Fig. 1: Hybrid device of plasmonic superconductor and the superconductivity modulation by plasmon excitation.

a Schematic of the gold nanoparticles (AuNPs)/hexagonal boron nitride (hBN)/NbSe₂ device under light illumination. b Optical image of a typical device A1 with a two-terminal measurement configuration and scanning electron microscope (SEM) image of the AuNPs organized on top of hBN/NbSe₂. The pink and cyan dashed lines outline the NbSe₂ and hBN flakes. c Left axis: Optical absorption spectra of the AuNPs on a quartz substrate. The black arrows denote the on (off)-resonant plasmon excitation by 532(1064)-nm light. Right axis: T_c modulation coefficient versus illumination wavelength. The error bars are obtained by the linear fittings in Supplementary Fig. 4. d–f Sample resistance R of device A1 as functions of temperature T and photon flux N₅₃₂ (N₁₀₆₄) under on(off)-resonant plasmon excitation by 532(1064)-nm light illumination.

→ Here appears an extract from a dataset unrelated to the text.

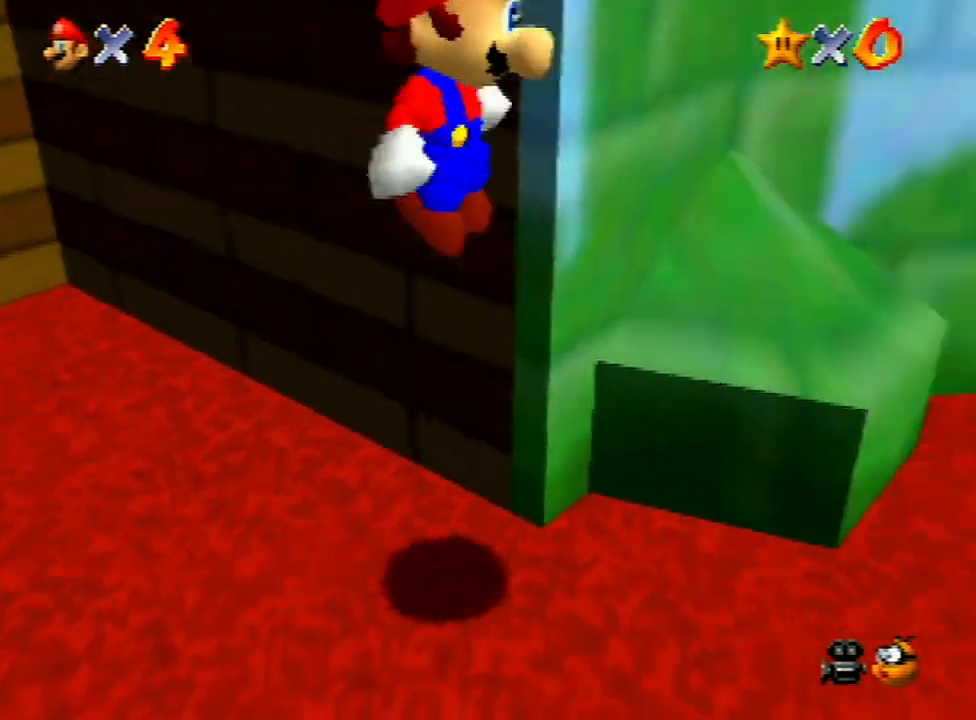
{"buttons": ["B"], "left_stick": "up-right", "events": [[133, "left_stick", "up-right"], [200, "B", "down"], [233, "B", "up"], [333, "B", "down"], [400, "B", "up"], [500, "B", "down"]]}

A contact resistance R_c = 54.5 Ω has been deducted. The white dashed lines denote the superconducting transitions where R reaches 50% of the normal state resistance. e–g Typical R-T curves for dark and on/off resonance cases (at the same photon flux of 4.68 × 10¹³ s⁻¹mm⁻²). h Superconducting critical temperature T_c versus photon flux N under on(off)-resonant plasmon excitation. T_c is defined by the temperature at which R reaches 50% of the normal state resistance. Linear fittings yield T_c modulation coefficients of −1.38 × 10⁻¹⁴ Ksmm² and −0.16 × 10⁻¹⁴ Ksmm² for on- and off-resonant plasmon excitations, respectively. i T_c modulation coefficient as a function of the number of layers of NbSe₂. The red circles and black squares are experimental data and theoretical predictions, respectively. The experimental data (red circles) are collected from twelve NbSe₂ devices with different thicknesses. The error bars are obtained by the same method as in c.